I'm currently teaching one of my favorite units in our seventh grade curriculum. I shared with you last week that my students had analyzed historical speeches as examples of literary nonfiction, identifying rhetorical devices in Martin Luther King, Jr.'s "I Have a Dream" speech, Abraham Lincoln's "Gettysburg Address," and President Obama's "Yes We Can" speech and then deciding together how figurative langauge can enhance public speaking. This week, we take our study a step further and students write their own persuasive speeches.
While great strides have been made toward equality in our nation throughout the years, there will always be inequities that we will have to work to eliminate. America is a competitive nation, a country that wants to nurture winners. That competitive nature is taught from a young age, through athletics, and even in the classroom, thanks to testing. I'm not saying competition is inherently bad, but it does have the potential to lead to the negative and the unkind. This type of competition perpetuates in the hallways and on social media as children choose their own winners and losers through the act of bullying and cyberbullying. This is the focus of our speech writing. My students focus their persuasive speech writing on encouraging their peers to eradicate bullying from their school.

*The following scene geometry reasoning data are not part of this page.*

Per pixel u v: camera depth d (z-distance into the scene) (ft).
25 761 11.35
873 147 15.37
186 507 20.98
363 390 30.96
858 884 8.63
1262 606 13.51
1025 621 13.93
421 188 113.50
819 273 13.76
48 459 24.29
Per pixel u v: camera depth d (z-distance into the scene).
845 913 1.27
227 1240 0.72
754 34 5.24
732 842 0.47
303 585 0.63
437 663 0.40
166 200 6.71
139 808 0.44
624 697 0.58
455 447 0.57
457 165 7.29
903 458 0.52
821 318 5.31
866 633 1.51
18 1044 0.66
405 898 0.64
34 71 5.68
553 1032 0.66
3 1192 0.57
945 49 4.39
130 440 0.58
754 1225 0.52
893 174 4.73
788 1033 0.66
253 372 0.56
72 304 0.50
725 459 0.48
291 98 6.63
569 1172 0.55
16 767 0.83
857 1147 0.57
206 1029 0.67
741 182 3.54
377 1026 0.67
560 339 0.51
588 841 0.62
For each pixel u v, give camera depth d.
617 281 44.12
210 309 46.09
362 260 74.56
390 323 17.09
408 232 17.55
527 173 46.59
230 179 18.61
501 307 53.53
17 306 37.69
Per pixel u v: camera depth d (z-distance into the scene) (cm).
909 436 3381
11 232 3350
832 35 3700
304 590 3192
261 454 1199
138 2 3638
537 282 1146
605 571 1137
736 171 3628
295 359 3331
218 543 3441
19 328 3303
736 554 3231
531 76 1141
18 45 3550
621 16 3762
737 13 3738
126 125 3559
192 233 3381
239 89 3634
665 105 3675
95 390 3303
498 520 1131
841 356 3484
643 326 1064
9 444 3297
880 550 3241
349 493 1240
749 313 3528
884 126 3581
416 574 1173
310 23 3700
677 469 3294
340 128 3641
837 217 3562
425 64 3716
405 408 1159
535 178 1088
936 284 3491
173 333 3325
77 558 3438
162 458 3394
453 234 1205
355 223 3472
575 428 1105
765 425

When I started this week by explaining the assignment, I asked my students to be honest and raise their hands if they had seen bullying at school. About half of each class would raise their hands. I then asked them to raise their hands if they had seen bullying on Instagram or Facebook or ask.fm, at which point every hand would be in the air. The sad fact is that when bullying doesn't have a face, when you don't have to look another person in the eye, cruelty becomes easy. It also becomes even more cowardly. This is a real life issue. It is one with which all my students can connect in some way.
Working through the writing process was exciting this week. When students feel a personal connection to the topic, the tenacity with which they attack the task is so much greater, and that energy is why I became a teacher. It's contagious! Using the speeches we studied last week, as well as Internet research and knowledge of rhetorical devices and persuasive techniques, my students created some strong writing this week. These are full length research papers, but I wanted to share examples of some of the concluding paragraphs that they wrote:
I love the metaphors this student used!
Think about the imagery of anchors weighing down our society...
I love that they're finally starting to understand allusion! #teacherwin :)
What I love about each of these examples is that they show true understanding and personal connection to the topic. Rather than assign our students mundane writing tasks, I think we can create better writers if we, as teachers, create better writing assignments, ones that engage our writers in new ways and give them a voice for change. Martin Luther King, Jr. once wrote, "The function of education, therefore, is to teach one to think intensively and to think critically. But education which stops with efficiency may prove the greatest menace to society. We must remember that intelligence is not enough. Intelligence plus character--that is the goal of true education." l can only hope to honor Dr. King's legacy by working each day to provide my students with a "true education," one that enables them to leave my classroom with greater intelligence, but also with greater compassion and empathy.